Oleh Anselmus D. Atasoge
Mahasiswa Pascasarjana Universitas Islam Negeri Sunan Kalijaga Yogyakarta
Staf Pengajar Sekolah Tinggi Pastoral Reinha Larantuka
Sentuhan mentari pagi di Kota Larantuka pagi itu cukup menyengat. Namun, terpaannya di lantai dua teras depan Biara Santu Arnoldus (BSA) Postoh Larantuka memberi kesejukan, mengademkan hati hingga menepis kegerahan. Di Biara Serikat Sabda Allah itu, saya menemui “sang maestro pers”, Pater Alex Beding, SVD di kamarnya seukuran kurang lebih empat kali enam meter. “Anak-anak kerja” di BSA menyapanya dengan panggilan “Opa”. Di “rumahnya” ini, Pater Alex menyambut saya dengan penuh keramahan.
Menurut catatan Buku Permandian di Paroki Lamalera (didirikan pada 1920), Pater Alex dilahirkan pada hari Rabu, 13 Januari 1924 di bawah Bintang Capricorn di Lamalera Atas. Ia lahir sebagai buah pertama dari pasangan Bapak Karolus Arakian Beding dan Mama Anna Nogo Nudek. Ia punya 10 saudara. Semua mereka terdiri dari 6 laki-laki dan 5 perempuan. Kini, tinggal 3 orang yang masih hidup. Pastor Yohanes Bosko Beding (penulis dan penerjemah berbagai buku, pernah berkarya di bidang komunikasi sosial SVD dan KWI serta pernah menjadi anggota Dewan Sensor Film Indonesia), Marcel Beding (wartawan KOMPAS, Anggota DPR Pusat, sudah almahrum), Sr. Benedicta, CIJ, Maria Salome Beding, Maria Salome Gelu, Frans Xaverius Beding adalah sejumlah saudara dan saudarinya. Yang lainnya meninggal ketika masih bayi.

# INFORMASI YANG DIBERIKAN
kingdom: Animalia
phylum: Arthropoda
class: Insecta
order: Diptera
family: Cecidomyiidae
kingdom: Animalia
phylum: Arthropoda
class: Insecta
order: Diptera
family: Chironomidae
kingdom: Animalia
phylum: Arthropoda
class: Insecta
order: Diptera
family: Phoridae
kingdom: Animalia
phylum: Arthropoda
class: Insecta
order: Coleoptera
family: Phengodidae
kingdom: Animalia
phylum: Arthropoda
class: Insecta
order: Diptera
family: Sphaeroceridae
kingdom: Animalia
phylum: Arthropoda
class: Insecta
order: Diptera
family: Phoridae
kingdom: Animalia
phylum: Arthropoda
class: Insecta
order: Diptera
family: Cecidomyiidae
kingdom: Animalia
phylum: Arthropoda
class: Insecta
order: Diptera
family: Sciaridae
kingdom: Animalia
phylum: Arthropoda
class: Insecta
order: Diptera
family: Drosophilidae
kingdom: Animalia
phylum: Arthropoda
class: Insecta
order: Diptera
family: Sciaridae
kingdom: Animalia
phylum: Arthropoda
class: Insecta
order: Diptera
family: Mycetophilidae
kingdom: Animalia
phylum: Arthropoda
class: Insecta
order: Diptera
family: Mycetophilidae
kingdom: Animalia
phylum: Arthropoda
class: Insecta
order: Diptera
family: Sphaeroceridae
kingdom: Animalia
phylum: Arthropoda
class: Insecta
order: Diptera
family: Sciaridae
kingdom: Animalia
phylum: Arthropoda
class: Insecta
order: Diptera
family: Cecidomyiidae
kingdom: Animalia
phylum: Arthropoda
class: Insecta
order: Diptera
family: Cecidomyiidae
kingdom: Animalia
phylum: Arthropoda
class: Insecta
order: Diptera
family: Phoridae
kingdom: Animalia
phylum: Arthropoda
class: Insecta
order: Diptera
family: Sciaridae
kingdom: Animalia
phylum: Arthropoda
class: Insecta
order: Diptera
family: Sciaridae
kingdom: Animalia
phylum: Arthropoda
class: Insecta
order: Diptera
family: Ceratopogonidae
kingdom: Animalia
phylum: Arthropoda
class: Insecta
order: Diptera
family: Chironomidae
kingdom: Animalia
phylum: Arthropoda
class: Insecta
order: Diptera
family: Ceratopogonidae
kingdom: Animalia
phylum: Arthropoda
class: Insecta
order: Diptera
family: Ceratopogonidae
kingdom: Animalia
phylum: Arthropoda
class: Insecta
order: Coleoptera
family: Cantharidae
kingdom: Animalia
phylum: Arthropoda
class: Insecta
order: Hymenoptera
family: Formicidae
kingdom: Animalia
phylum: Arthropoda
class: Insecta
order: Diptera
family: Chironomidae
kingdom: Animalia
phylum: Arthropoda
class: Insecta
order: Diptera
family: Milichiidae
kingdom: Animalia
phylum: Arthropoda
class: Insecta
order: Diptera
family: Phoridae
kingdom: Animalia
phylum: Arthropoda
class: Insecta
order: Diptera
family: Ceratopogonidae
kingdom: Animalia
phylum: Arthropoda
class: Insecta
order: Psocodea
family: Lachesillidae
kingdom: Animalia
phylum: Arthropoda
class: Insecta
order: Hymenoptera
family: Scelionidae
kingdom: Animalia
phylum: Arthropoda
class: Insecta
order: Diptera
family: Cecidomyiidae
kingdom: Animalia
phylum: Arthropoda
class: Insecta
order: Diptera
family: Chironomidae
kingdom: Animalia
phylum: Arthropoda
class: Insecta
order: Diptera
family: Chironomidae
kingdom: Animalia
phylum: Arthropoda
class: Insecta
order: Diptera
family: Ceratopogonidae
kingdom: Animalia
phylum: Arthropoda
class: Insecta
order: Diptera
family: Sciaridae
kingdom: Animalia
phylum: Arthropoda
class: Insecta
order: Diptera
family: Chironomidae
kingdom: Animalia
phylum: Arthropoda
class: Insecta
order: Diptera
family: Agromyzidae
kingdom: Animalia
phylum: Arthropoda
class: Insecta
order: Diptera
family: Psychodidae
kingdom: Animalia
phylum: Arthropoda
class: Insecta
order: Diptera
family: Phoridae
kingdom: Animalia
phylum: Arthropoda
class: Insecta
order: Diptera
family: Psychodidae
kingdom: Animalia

# PETUNJUK LATIHAN
A: Kutip tulisan tentang Pater Alex Beding, mulai dari "Oleh Anselmus D." terus sampai "dengan penuh keramahan.".
B: Menurut tulisan tentang Pater Alex Beding, pada hari dan tanggal berapa ia dilahirkan?
C: Terjemahkan kalimat dari tulisan tentang Pater Alex Beding ini ke dalam bahasa Inggris: "Ia lahir sebagai buah pertama dari pasangan Bapak Karolus Arakian Beding dan Mama Anna Nogo Nudek."

# KUNCI JAWABAN
A:
Oleh Anselmus D. Atasoge
Mahasiswa Pascasarjana Universitas Islam Negeri Sunan Kalijaga Yogyakarta
Staf Pengajar Sekolah Tinggi Pastoral Reinha Larantuka
Sentuhan mentari pagi di Kota Larantuka pagi itu cukup menyengat. Namun, terpaannya di lantai dua teras depan Biara Santu Arnoldus (BSA) Postoh Larantuka memberi kesejukan, mengademkan hati hingga menepis kegerahan. Di Biara Serikat Sabda Allah itu, saya menemui “sang maestro pers”, Pater Alex Beding, SVD di kamarnya seukuran kurang lebih empat kali enam meter. “Anak-anak kerja” di BSA menyapanya dengan panggilan “Opa”. Di “rumahnya” ini, Pater Alex menyambut saya dengan penuh keramahan.

B: Hari Rabu, 13 Januari 1924.

C: He was born as the first child of Mr. Karolus Arakian Beding and Mrs. Anna Nogo Nudek.